- EXERCISE:
Please print the entries exactly, omitting each image.

Segment Start: SOURCE DATA

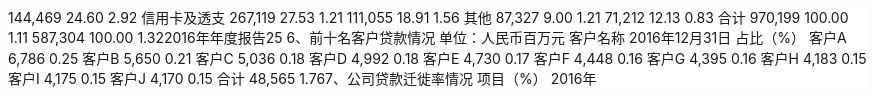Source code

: 144,469
24.60
2.92
信用卡及透支
267,119
27.53
1.21
111,055
18.91
1.56
其他
87,327
9.00
1.21
71,212
12.13
0.83
合计
970,199
100.00
1.11
587,304
100.00
1.322016年年度报告25
6、前十名客户贷款情况
单位：人民币百万元
客户名称
2016年12月31日
占比（%）
客户A
6,786
0.25
客户B
5,650
0.21
客户C
5,036
0.18
客户D
4,992
0.18
客户E
4,730
0.17
客户F
4,448
0.16
客户G
4,395
0.16
客户H
4,183
0.15
客户I
4,175
0.15
客户J
4,170
0.15
合计
48,565
1.767、公司贷款迁徙率情况
项目（%）
2016年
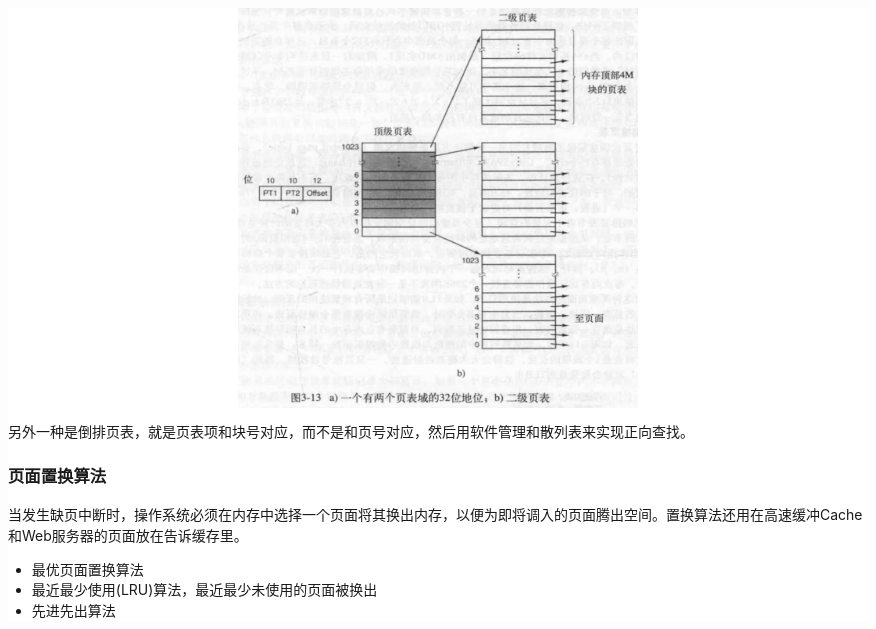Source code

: <img src="../images/20210915/2.png" style="height: 400px; display: block; margin: 0 auto;" />  

另外一种是倒排页表，就是页表项和块号对应，而不是和页号对应，然后用软件管理和散列表来实现正向查找。  

### 页面置换算法  
当发生缺页中断时，操作系统必须在内存中选择一个页面将其换出内存，以便为即将调入的页面腾出空间。置换算法还用在高速缓冲Cache和Web服务器的页面放在告诉缓存里。  
* 最优页面置换算法  
* 最近最少使用(LRU)算法，最近最少未使用的页面被换出  
* 先进先出算法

Segment End: SOURCE DATA

- ANSWER AREA:
Source code

: 144,469
24.60
2.92
信用卡及透支
267,119
27.53
1.21
111,055
18.91
1.56
其他
87,327
9.00
1.21
71,212
12.13
0.83
合计
970,199
100.00
1.11
587,304
100.00
1.322016年年度报告25
6、前十名客户贷款情况
单位：人民币百万元
客户名称
2016年12月31日
占比（%）
客户A
6,786
0.25
客户B
5,650
0.21
客户C
5,036
0.18
客户D
4,992
0.18
客户E
4,730
0.17
客户F
4,448
0.16
客户G
4,395
0.16
客户H
4,183
0.15
客户I
4,175
0.15
客户J
4,170
0.15
合计
48,565
1.767、公司贷款迁徙率情况
项目（%）
2016年
Source code

: <img src="../images/20210915/2.png" style="height: 400px; display: block; margin: 0 auto;" />  

另外一种是倒排页表，就是页表项和块号对应，而不是和页号对应，然后用软件管理和散列表来实现正向查找。  

### 页面置换算法  
当发生缺页中断时，操作系统必须在内存中选择一个页面将其换出内存，以便为即将调入的页面腾出空间。置换算法还用在高速缓冲Cache和Web服务器的页面放在告诉缓存里。  
* 最优页面置换算法  
* 最近最少使用(LRU)算法，最近最少未使用的页面被换出  
* 先进先出算法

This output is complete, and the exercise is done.